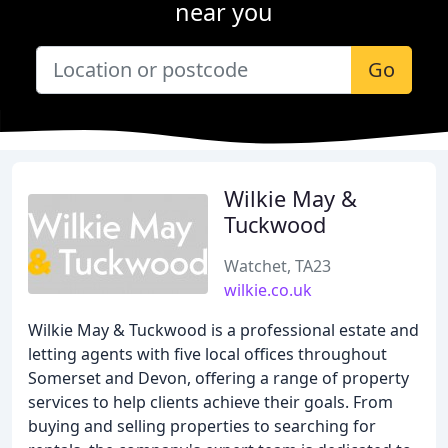
near you
Go
Wilkie May &
Tuckwood
Watchet, TA23
wilkie.co.uk
Wilkie May & Tuckwood is a professional estate and
letting agents with five local offices throughout
Somerset and Devon, offering a range of property
services to help clients achieve their goals. From
buying and selling properties to searching for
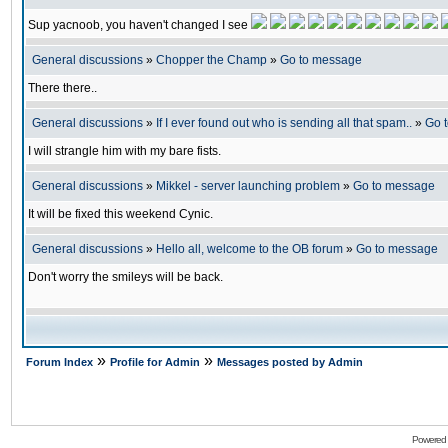
Sup yacnoob, you haven't changed I see
General discussions
»
Chopper the Champ
»
Go to message
There there..
General discussions
»
If I ever found out who is sending all that spam..
»
Go 
I will strangle him with my bare fists.
General discussions
»
Mikkel - server launching problem
»
Go to message
It will be fixed this weekend Cynic.
General discussions
»
Hello all, welcome to the OB forum
»
Go to message
Don't worry the smileys will be back.
»
»
Forum Index
Profile for Admin
Messages posted by Admin
Powered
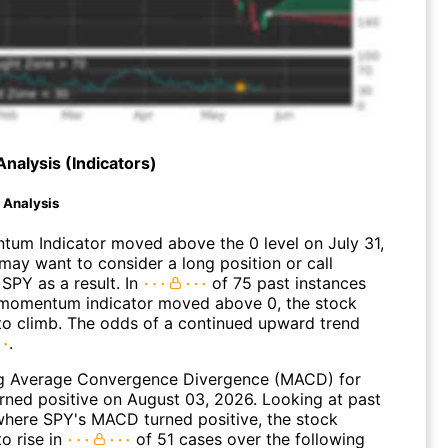
Analysis (Indicators)
d Analysis
um Indicator moved above the 0 level on July 31,
may want to consider a long position or call
SPY as a result. In
of 75 past instances
momentum indicator moved above 0, the stock
to climb. The odds of a continued upward trend
.
g Average Convergence Divergence (MACD) for
urned positive on August 03, 2026. Looking at past
where SPY's MACD turned positive, the stock
o rise in
of 51 cases over the following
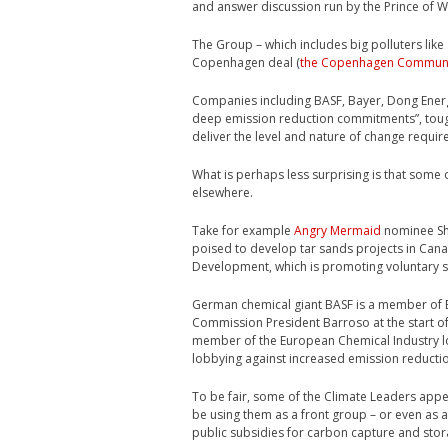
and answer discussion run by the Prince of 
The Group – which includes big polluters like 
Copenhagen deal (
the Copenhagen Commun
Companies including BASF, Bayer, Dong Energ
deep emission reduction commitments”, tough
deliver the level and nature of change requir
What is perhaps less surprising is that some
elsewhere.
Take for example
Angry Mermaid
nominee She
poised to develop tar sands projects in Cana
Development, which is promoting voluntary sol
German chemical giant BASF is a member of 
Commission President Barroso at the start of 
member of the European Chemical Industry l
lobbying against increased emission reduct
To be fair, some of the Climate Leaders app
be using them as a front group – or even as
public subsidies for carbon capture and stora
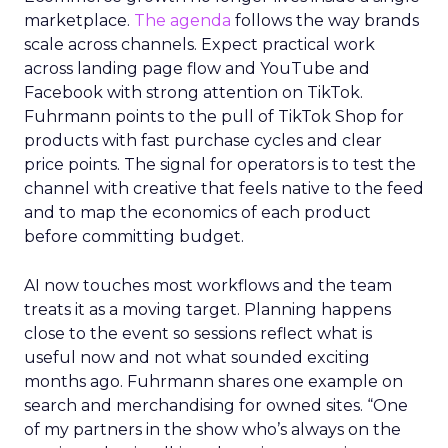
marketplace.
The agenda
follows the way brands
scale across channels. Expect practical work
across landing page flow and YouTube and
Facebook with strong attention on TikTok.
Fuhrmann points to the pull of TikTok Shop for
products with fast purchase cycles and clear
price points. The signal for operators is to test the
channel with creative that feels native to the feed
and to map the economics of each product
before committing budget.
AI now touches most workflows and the team
treats it as a moving target. Planning happens
close to the event so sessions reflect what is
useful now and not what sounded exciting
months ago. Fuhrmann shares one example on
search and merchandising for owned sites. “One
of my partners in the show who’s always on the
---+---
If a line in the records above holds the string "Tuckwood", copy it out.

- _YOUR SOLUTION_:
Tuckwood
Wilkie May & Tuckwood is a professional estate and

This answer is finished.